Mapping India down the ages
Exhibitions in the City are many, but this one was certainly in a league of its own.
Acclaimed historian Arundhati Virmani recently showcased 30 maps made by her, tracing the history of India from the Ashokan times (6th century BC) to the present. These maps are a part of her latest book The Historical Atlas of India which contains 90 such maps.
Containing information never presented in maps before, they will be definitely help to students and history-enthusiasts in future.
Arundhati is currently a research fellow at the Centre Norbert Elias in Marseille University, France. She graduated in history from Indraprastha College, moved to France to pursue PhD and married French historian Jean Boutier in 1991.
She returned to Delhi to first teach at the Jesus and Mary College, became Reader in European History at the History Department (DU) and then went back to Marseille to teach there.
Since then, she has published several books and papers on history in English and French, lectured in various academic institutions and is also an analyst of the current transformations of Indian society. “Maps are generally considered tough to make and even tougher to understand.
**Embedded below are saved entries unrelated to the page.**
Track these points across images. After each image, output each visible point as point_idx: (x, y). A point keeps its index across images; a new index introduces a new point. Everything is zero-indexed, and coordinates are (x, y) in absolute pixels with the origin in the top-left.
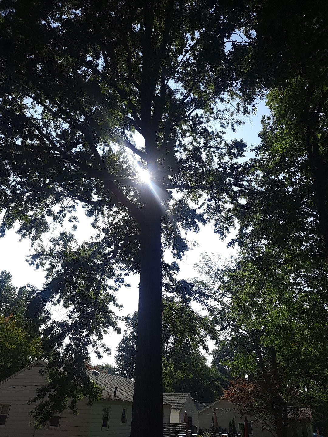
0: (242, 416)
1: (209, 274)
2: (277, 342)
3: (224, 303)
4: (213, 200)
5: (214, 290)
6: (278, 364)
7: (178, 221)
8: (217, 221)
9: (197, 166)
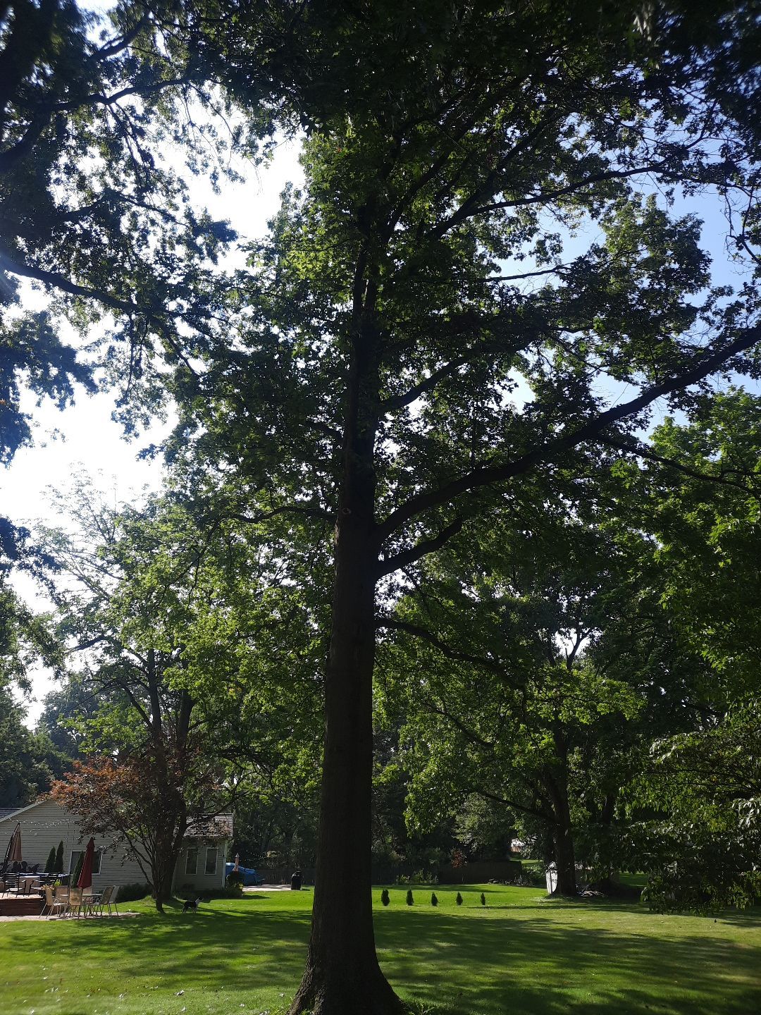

That is why hardly any historians try their hands at map-making and students simply gloss over them. However, through the centuries, they have proved to be crucial for conquering far lands, administration purposes as well as national unification. Without them, history wouldn’t be as it is today.”
“The first national atlas of India was made 10 years after Independence. Since then, we have hardly had any new maps. I decided to use the information available in books, inscriptions etc. and make new maps,” Arundhati says.
These maps skillfully trace the history of India from the advent of Buddhism to Ashokan times, early commerce with China and the Mediterranean, arrival of Islam, settling in of the first Christian communities in Malabar, British conquest, 1857 revolt, birth of associations like Brahmo Samaj and the Theosophy movement, growth of national politics and finally, Independence.
One of the most difficult maps to make, she says, was the ‘Map of Mutinies,’ “I had lots of information and wasn’t sure how to transform it into the language of graphic semiology. Ideally, a map should be simple and self-explanatory. It shouldn’t require elaborate notes to go with it.”
The most unique maps are the ones tracing Mahatma Gandhi’s movements across the country, chairs of Sanskrit in Europe in 19th century, unifying independent India through branches of Punjab National Bank, All India Radio and India in the world. She has also put together a very informative map on communal riots in India since Independence. Certainly, a lot of history to ponder on.